Parallel wires, a distance D = 23.8 cm apart, carry a current, i = 2.43 A, in opposite directions as shown in the figure. A circular loop, of radius R = D/2 = 11.9 cm, has the same current flowing in a counterclockwise direction. Determine the magnitude of the magnetic field from the loop and the parallel wires at the center of the loop
To determine the magnitude of the magnetic field from the loop and the parallel wires at the center of the loop, we can use the superposition principle, which states that the total magnetic field at a given point due to multiple sources is the vector sum of the individual magnetic fields produced by each source.
For the parallel wires:
The magnetic field produced by a long straight wire can be calculated using Ampere's Law. Ampere's Law states that the magnetic field at a distance r from a long straight wire carrying a current I is given by the formula:
B = (μ₀ * I) / (2π * r)
Where B is the magnetic field, μ₀ is the permeability of free space (μ₀ = 4π x 10^(-7) Tm/A), I is the current, and r is the distance from the wire.

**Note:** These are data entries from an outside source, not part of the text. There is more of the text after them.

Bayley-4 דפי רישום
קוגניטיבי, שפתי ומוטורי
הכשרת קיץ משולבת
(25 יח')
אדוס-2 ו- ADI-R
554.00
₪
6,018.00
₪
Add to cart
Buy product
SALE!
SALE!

In this case, we have two parallel wires carrying currents in opposite directions. Since they are equidistant from the center of the loop, the magnetic fields produced by each wire at that point will have the same magnitude but opposite directions.
So, the total magnetic field at the center of the loop due to the parallel wires is given by:
B_parallel = (μ₀ * i) / (2π * D/2) + (μ₀ * i) / (2π * D/2)
= (μ₀ * i) / π * D
Where B_parallel is the magnetic field due to the parallel wires, i is the current in the wires, and D is the distance between them.
For the circular loop:
The magnetic field produced by a current-carrying circular loop at its center is given by the formula:
B_loop = (μ₀ * I) / (2R)
Where B_loop is the magnetic field, μ₀ is the permeability of free space (μ₀ = 4π x 10^(-7) Tm/A), I is the current in the loop, and R is the radius of the loop.

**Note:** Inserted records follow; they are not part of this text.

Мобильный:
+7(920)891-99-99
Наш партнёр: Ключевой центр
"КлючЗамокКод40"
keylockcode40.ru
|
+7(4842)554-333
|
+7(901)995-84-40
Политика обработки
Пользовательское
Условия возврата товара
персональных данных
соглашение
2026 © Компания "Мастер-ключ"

In this case, the current in the loop is equal to the current in the wires, but they have opposite directions.
So, the magnetic field at the center of the loop due to the loop itself is:
B_loop = (μ₀ * i) / (2R)
Where B_loop is the magnetic field due to the circular loop, i is the current in the loop, and R is the radius of the loop.
Total magnetic field at the center of the loop:
To find the total magnetic field, we need to add up the magnetic fields due to the parallel wires and the circular loop at the center.
B_total = B_parallel + B_loop
Now we can substitute the given values into the equations and calculate the magnetic field.
B_parallel = ((4π x 10^(-7) Tm/A) * 2.43 A) / (π * 0.238 m)
= 8.09 x 10^(-6) T
B_loop = ((4π x 10^(-7) Tm/A) * 2.43 A) / (2 * 0.119 m)
= 2.04 x 10^(-5) T
B_total = B_parallel + B_loop
= 8.09 x 10^(-6) T + 2.04 x 10^(-5) T
= 3.25 x 10^(-5) T
Therefore, the magnitude of the magnetic field from the loop and the parallel wires at the center of the loop is approximately 3.25 x 10^(-5) Tesla.